In 2016, twice as many Americans obtained their news online instead of print. Approximately 3/4 of adult Americans interact with others through social media. Nine out of ten Americans are online, and a majority of these users are using time online to support personal or professional learning. I'm sure that I'm not the only person who finds it challenging to find a balance between personal and professional learning while online.
As time passes, an increasing percentage of the information and interaction that I seek in the name of learning is gathered online. The line between personal and professional learning is becoming blurred. I'm not sure if this is the result of time limitations, or professional ambitions putting the squeeze on personal interests. For example, I would like to start a podcast about pond fishing, but here I am writing about learning and education.
Reading Aaron Davis's recent post, "Templated Self", my perceived challenge of online time took a turn when he asks, "what do we mean by "real world" experiences, what do we mean by digital literacies?" I found myself wondering if my online presence is templated, and if so, how much control do I have in my online identity? In other words, are we manipulating our online spaces, or are they manipulating us?
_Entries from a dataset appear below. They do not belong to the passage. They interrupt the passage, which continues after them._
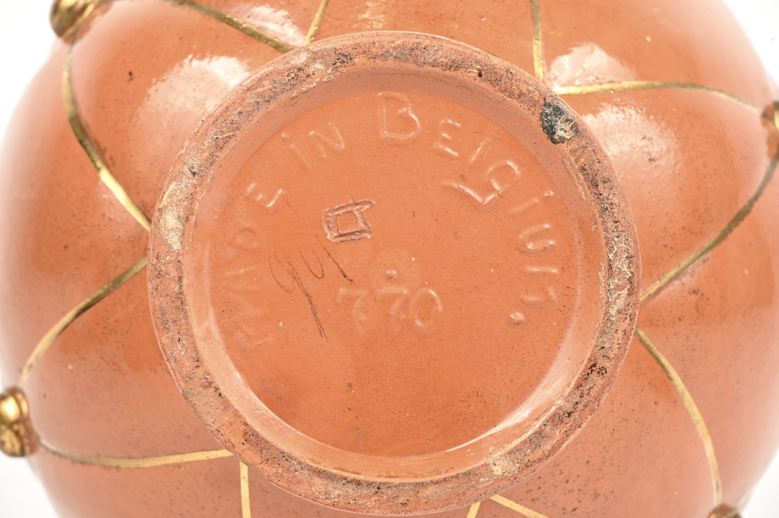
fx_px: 4325
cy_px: 259
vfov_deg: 6.9
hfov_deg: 10.3
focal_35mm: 200
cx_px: 390
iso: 200
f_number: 14
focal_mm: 200
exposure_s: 1/200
It was Dave White's "Visitor / Resident" mapping exercise that prompted me to map and share my digital interactions. Initially, I used icons as hyperlinks to invite more engagement and interaction. Later, I realized the V/R mapping activity, which is an ongoing process, allows for deeper reflection of how I leverage online spaces. It's a visual interpretation of my digital self. Is this the same as a template?
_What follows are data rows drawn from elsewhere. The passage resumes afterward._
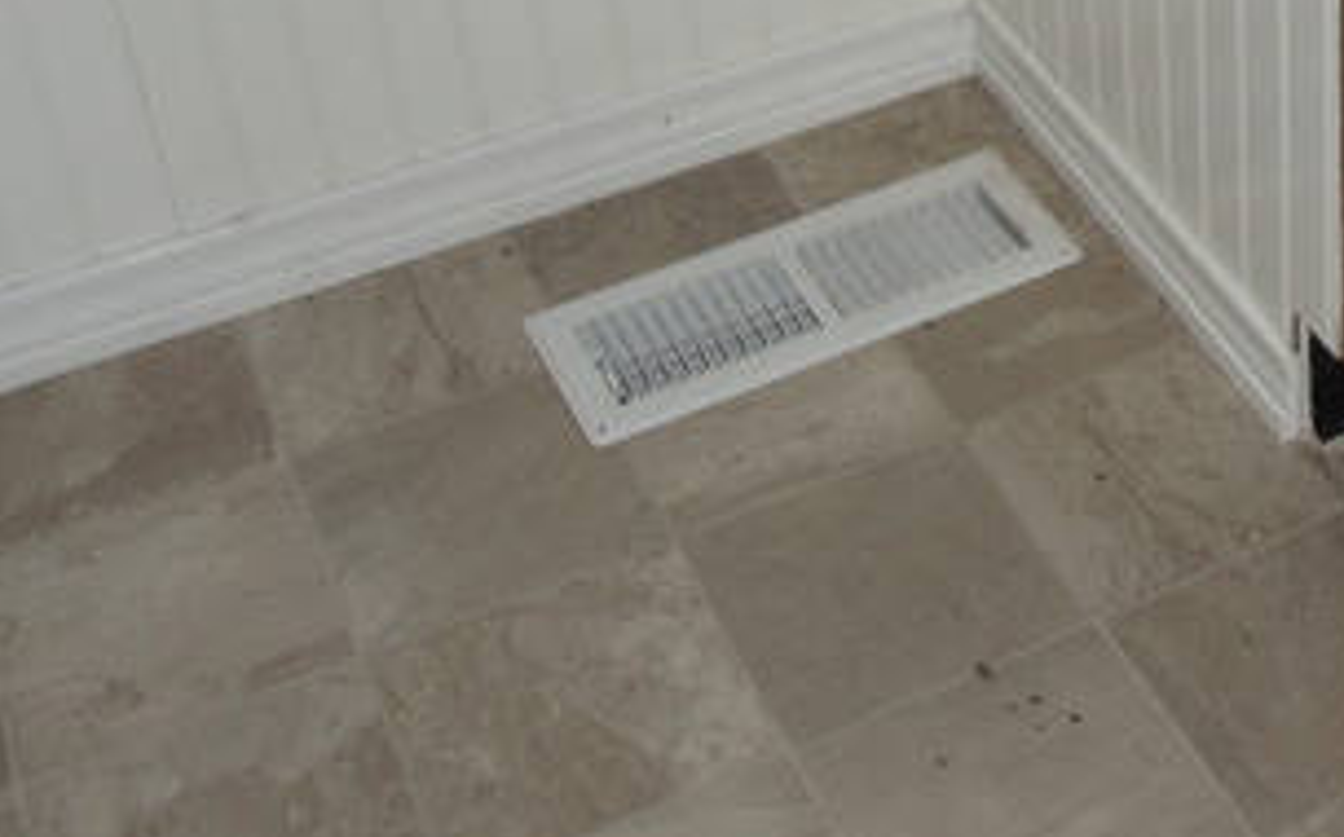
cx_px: 1194
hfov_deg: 20.8
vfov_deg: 13.0
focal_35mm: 98
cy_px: -119
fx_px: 3586
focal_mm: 6
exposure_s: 1/30
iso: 80
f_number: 3.5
At ISTE 2016, Dean Shareski challenged a group of us to consider digital dualism. Does online branding dehumanize us? Like others in my PLN, Dean suggests it's better to own rather than rent. Each person should have an online space to establish residency, contribute to communities, and create their templates. He encourages us to keep it real by retaining our humanity and authenticity in digital spaces.
Recently, Danah Boyd suggested that increases in online participation are shifting the ways in which we are manipulated by digital information. What are the motives of gaining attention and sharing information online? Are we becoming a generation of skilled manipulators?
The original intention of this post was to express a personal challenge of balancing time spent learning between personal and professional learning and balancing digital and analog resources. That ship seems to have sailed. The theme of this post then shifted to finding a balance of control over our online spaces. Are we living two lives? What is the appropriate mixture of online and offline? Where's the balance? The thought of misrepresenting myself with a digital template is a bit disconcerting. I've never personally met many of the folks in my personal learning network, but I believe that when we do finally meet face-to-face, it will feel somewhat like a reunion of old friends.